Yeah, those were good times. Back when the Democratic Congress insisted on lowering CAFE standards and stopping efficiency and they were finally saved in that 11th hour wrangling session when the president's leadership expended his political capital, safe in the knowledge that with no upcoming election, he could focus on his lasting legacy as Mr. Mandatory Climate Action. Someday, I'll show that video to my grandkids as they play in their glaciers and remind them that but for that bit of courage, our planet would have burned. Thank you, Mr. Bush. Oh, thank you!

And the chairman cited state renewable portfolio standards as evidence the Bush Administration wasn't opposed to mandates.

Translation: "You want crazy quotes? I'll show you crazy quotes." Presumably, the White House also gets credit for the mandatory caps in Europe, where they have comparable jurisdiction to the state RPS regs.

"Everyone talks about pricing carbon. We're talking about several hundred billion dollars in compliance costs," said Connaughton.

"You should shudder at that a little bit. But these are carefully tailored programs to ensure that that money is buying real technology produced by Americans for use by Americans."

It is certainly shudder-worthy ...

Business as usual

They fight as hard as they can to prevent progressive action.

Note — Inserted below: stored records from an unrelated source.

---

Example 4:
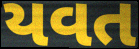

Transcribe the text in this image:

યવત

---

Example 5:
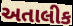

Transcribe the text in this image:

અતાલીકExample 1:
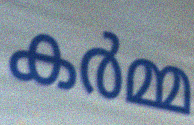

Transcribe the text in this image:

കർമ്മ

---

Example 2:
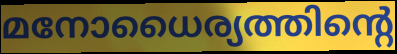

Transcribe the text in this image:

മനോധൈര്യത്തിന്റെ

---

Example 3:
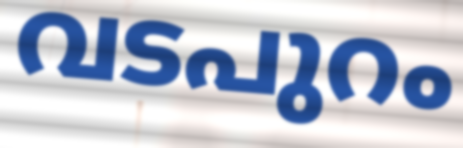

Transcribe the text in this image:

വടപുറം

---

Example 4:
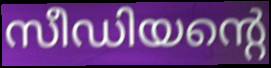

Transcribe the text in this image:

സീഡിയന്റെ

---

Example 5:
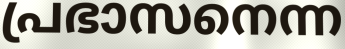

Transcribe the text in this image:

And when it actually happens, then they take all the credit for it.

-David Ahlport

Over complication

Leads to confusion.  Confusion opens up the playing field to corruption.

Just give a subsidy of 10 cents per kwh to renewable electricity and conservation.  Pay for that subsidy with cash withdrawn from tax breaks for oil and energy companies experiencing record profits.

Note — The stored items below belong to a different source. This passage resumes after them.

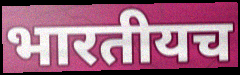
भारतीयचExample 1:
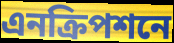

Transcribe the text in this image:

এনক্রিপশনে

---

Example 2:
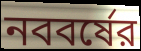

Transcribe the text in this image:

নববর্ষের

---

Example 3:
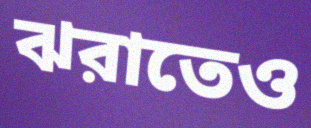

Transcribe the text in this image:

ঝরাতেও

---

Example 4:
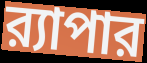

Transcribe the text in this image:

র‍্যাপার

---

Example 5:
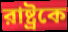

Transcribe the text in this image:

রাষ্ট্রকেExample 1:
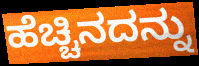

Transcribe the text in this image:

ಹೆಚ್ಚಿನದನ್ನು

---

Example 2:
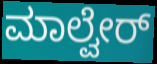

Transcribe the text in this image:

ಮಾಲ್ವೇರ್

Keep it simple.  Put it right in the face of lobbyists.  

Don't pander to corporate trading by putting a price on carbon.  Give the 10 cents per kwh right to the homeowner with the solar panel or the farmer with a wind machine or manure/biogas power plant.

Put that money right into the local economy.  There's a stimulus.  Don't stimulate more hedge fund thievery.

http://amazngdrx.blogharbor.com/blog John Schneider, Northern Wisconsin

What I shudder at is the audacity

"Everyone talks about pricing carbon. We're talking about several hundred billion dollars in compliance costs," said Connaughton.

Oh, you mean about as much as the war with Iraq has cost us?  Or about enough to buy 400 days worth of crude oil for the entire US? Or enough... One Day = $720 Million

I'd rather walk out of the mall with Carbon Compliance than a War with Iraq for several hundred billion dollars.

Morganmghee

The war in Iraq is not an optional or discretionary cost as you are characterizing it. To say that we chose to fight a war, spend billions of dollars, and lose thousands of American lives when we could have directed the effort at carbon compliance is not true.

You would rather walk out of the mall and be carbon compliant that live in a country sponsoring the war in Iraq. What you fail to realize is that you are walking out of the mall without fear of becoming a pink mist in a terrorist plot, i.e. Israel, Bali, Spain, Beslan. Like Bush or not, we have not had a terrorist attack in this country since 9-11.

Stay positive, love your life.

Except that

Iraq had nothing to do with 9-11.
http://www.youtube.com/watch?v=IJiNtpIpD6k

You can easily make that argument about Afghanistan.
But Iraq was a war of choice.
And staying in Iraq for 4 years is a choice.

And a damned expensive one at that.
http://greyfalcon.net/iraqvsenergy.png


-David Ahlport

"No terrorist attack"

Unless you notice the terrorists running the government, who have disgraced themselves violating their oaths to preserve the Constitution against all enemies.

Or even if you can pull your head out long enough to remember the anthrax mailings that killed, if I recall correctly, several people and essentially shut down Congress for some weeks.